Nenameseck NFAA Round Fun Shoot 7/22

Fun shoot. NFAA type targets.
Shoot all day for $10.00
Starts anytime after 8:00 a.m

Nenameseck directions use:
75 w.ware Road 
Palmer MA 01069


----------



## montigre

*Anne Arundel Archers of Crofton, Maryland....Sunday, July 22nd

*Dog Days of Summer Shoot and Club Championship
14 Field/ 14 Animal
9:00am start
Breakfast and lunch will be available at the club
Directions available at the club's website: http://annearundelarchers.com/​


----------



## rock monkey

INTERNATIONAL ROUND

Bow&Barrel Archers
28 July 12
$8 for adults
registration runs 8-11am, groups of 2 or more (max of 4) preferred. New to the game archers will be grouped with archers with experience in the game. kids are accommodated on our course.

Hot lunches, COLD! drinks and *MANY varieties* of Klondike Bars along with Drumstix

we feature both regular and DIET bottled water.

come on out, try a new game, make some new friends and enjoy our hospitality.


----------



## montigre

*Anne Arundel Archers of Crofton, Maryland....Sunday, July 22nd

*Dog Days of Summer Shoot and Club Championship
** Changed to 14 Field/ 14 Hunter instead of 14 Animal
9:00am start
Breakfast and lunch will be available at the club
Directions available at the club's website: http://annearundelarchers.com/​


----------



## Arrowwood

*Stowe Archers* located west of Pottstown PA, between Reading and Philadelphia


The *Stowe Archers field league *starts the third week of April, runs ten weeks ending with a tournament June 30th. Lots of info in the link. Shoot when you want to or as time allows. $40 members, $50 non-members. 


The *PFATA Field State Championship *will be held at Stowe Archers August 11th


----------



## hdracer

*Clinton County Farmers and Sportsmans Association (CCFSA)*

301 Batson Rd
Wilmington, OH



Season starts April 15th - 9 am at the campground (weather permitting)

May 18th - 9 am

June 15th - 9 am

June 28/29 - 9 am OAA State Field Championships (see www.ohioarchers.com for more info)
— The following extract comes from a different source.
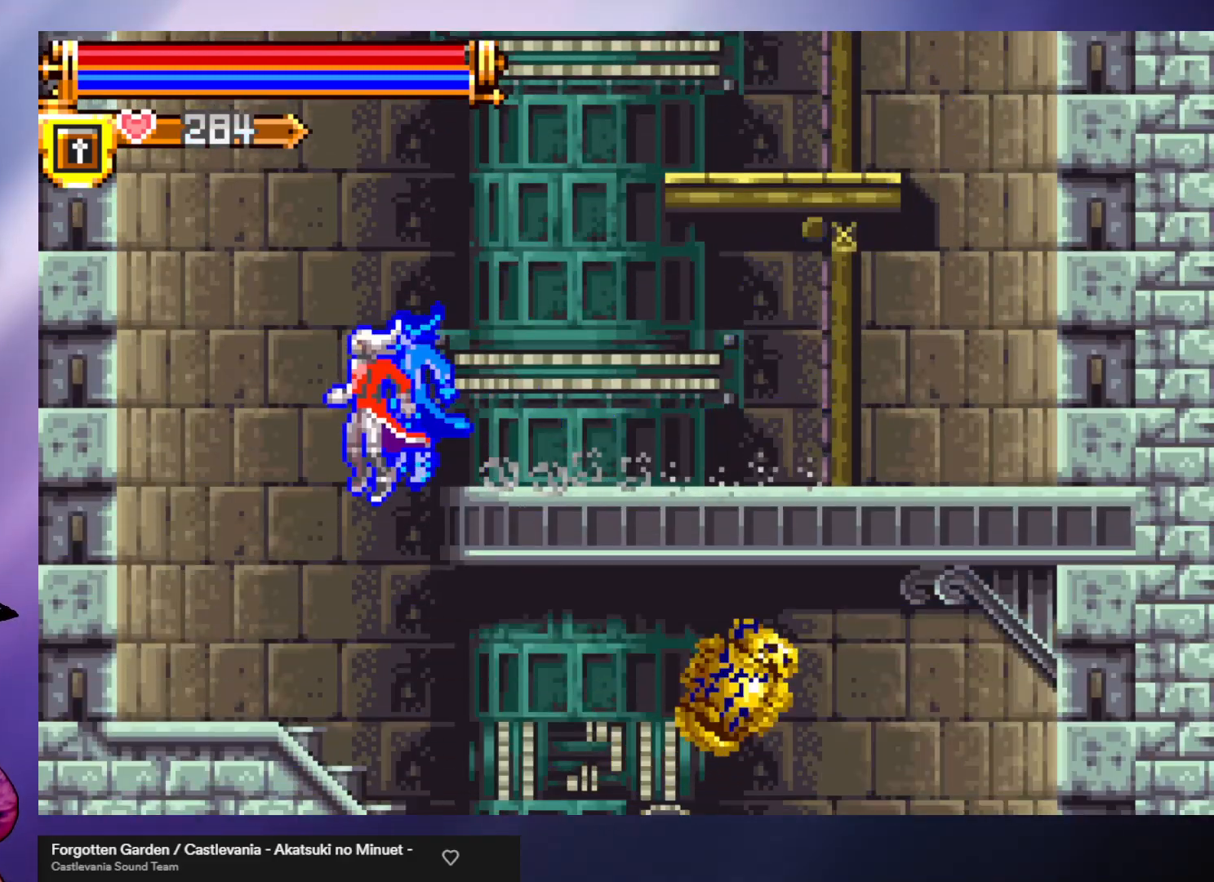
{"buttons": [], "left_stick": "down", "events": [[267, "left_stick", "right"], [500, "left_stick", "down"]]}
Contact me at [email protected] for more info and club location. Or go to www.ccfsa.com


----------



## hdracer

Correction: that should read April 13th (Saturday) NOT the 15th (my bad)...


----------



## biblethumpncop

ARIZONA BOWHUNTERS AND FIELD ARCHERY ASSOCIATION
in conjunction with Black Canyon Archers will host


2013 State Outdoor Championship


WHAT: NFAA Field Round 28 Field and 14 Animal on Saturday and 
28 Hunter on Sunday

WHEN: Saturday and Sunday, April 13 and 14, 2013 
Shooting will begin at 8:30am

WHERE: Ben Avery Shooting Facility

REGISTRATION: Pre-registration by mail or email before April 5, 2013

Becky Pearson
PO Box 308
Saint David, AZ 85630
520-720-9532 [email protected]

On site check-in/registration at 7:30 am

AWARDS: Results will be given immediately following the shoot. Shirts will be mailed.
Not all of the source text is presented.